Zam begins a tortuous tour of 15 specialists, exploring EFT (emotional freedom techniques), hypnosis, tantra, trauma therapy, group couples’ workshops, pelvic-floor physical therapy, vaginal weights, and dilators. Unfortunately, vaginismus is poorly understood and difficult to treat, and the situation isn’t helped by various medical professionals’ dismissive stances.

For example, a hypnotist asked Zam pointedly, “You do want to stay married, right?” before doling out the several-hundred-dollar advice to “Just do it.” A sex therapist refuses to see Zam before sending her to a physical therapist first because “she doesn’t deal with vaginal pain.”

(Please, dear reader, don’t start in about how patient Kurt must be for going through this with her. Enough about others. Let’s talk about us, not the long-suffering partners we have a really hard time finding in the first place.)

While Zam’s book is filled with levity — which I interpret as “laughing to keep from crying” — there’s nothing funny about being in so much pain that every attempt at intimacy feels like something to be endured. “Do I love Kurt in these moments? I don’t know. I am too far away to notice,” writes the author. “I strap down my animal sadness so I don’t saturate the bed with the wrong kind of moisture.”

Zam interweaves into The Pleasure Plan stories of her family and growing up as a commentary on trauma and resilience. It makes for engrossing reading and, likely, some vigorous nodding in agreement from people who identify as female and who, like the author, laugh to keep from crying.

Although the clinical term of “vaginismus brought on by fear of penetration” is one way to describe the Hydra she is fighting, “I don’t want anything inside me” captures it more aptly. In its face, Zam perseveres long after most would have given up. At times, the methods of the “healers” she consults are downright hilarious, such as the cringe-worthy approach of “repeating vapid, lascivious language while in a pseudotrance.” (No, it doesn’t work.)

The response to Zam’s book has been overwhelmingly positive, and she has been praised for her bravery in writing it. Of course, a subset of critics harps on Kurt’s patience and understanding. But forget him for a moment. This is about her pain, remember?

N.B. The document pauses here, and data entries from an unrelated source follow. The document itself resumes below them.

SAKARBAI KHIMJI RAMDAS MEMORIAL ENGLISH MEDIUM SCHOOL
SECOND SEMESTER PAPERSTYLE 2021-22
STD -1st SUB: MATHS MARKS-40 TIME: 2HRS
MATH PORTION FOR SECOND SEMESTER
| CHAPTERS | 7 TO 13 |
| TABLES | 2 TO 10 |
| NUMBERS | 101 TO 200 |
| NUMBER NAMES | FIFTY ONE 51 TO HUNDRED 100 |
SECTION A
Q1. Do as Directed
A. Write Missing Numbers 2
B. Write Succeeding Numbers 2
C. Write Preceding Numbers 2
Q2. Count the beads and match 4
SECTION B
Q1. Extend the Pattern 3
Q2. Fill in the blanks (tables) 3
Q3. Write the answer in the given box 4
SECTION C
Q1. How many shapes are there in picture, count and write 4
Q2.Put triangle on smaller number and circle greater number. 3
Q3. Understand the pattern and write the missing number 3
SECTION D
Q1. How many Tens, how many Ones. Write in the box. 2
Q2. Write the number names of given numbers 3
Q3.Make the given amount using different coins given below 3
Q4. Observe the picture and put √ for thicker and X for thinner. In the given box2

The Pleasure Plan isn’t a quest for pleasure. It is an attempt to contend with physical and social pain — the pain of being rejected as a weirdo too broken to repair. Sex is enormously important in our society. If one can’t function sexually, is one doomed to a lifetime of loneliness?

The book is full of questions and exercises to help readers develop their own plan and asks, “Where are you stuck in your sexual healing?” Alas, this presupposes that we all want to become unstuck, when many of us have simply dropped out of the, er, marketplace altogether. Maybe in her next book, Zam could address some alternate forms of relationships where intimacy is not expressed through intercourse alone, open relationships, or even asexuality.

Despite this small cavil, The Pleasure Plan is a must-read not just for people affected by dyspareunia, but for anyone interested in learning more about a complicated condition foreign to most. The book will move you and keep you reading no matter your gender or “hooha hangups” — or lack thereof.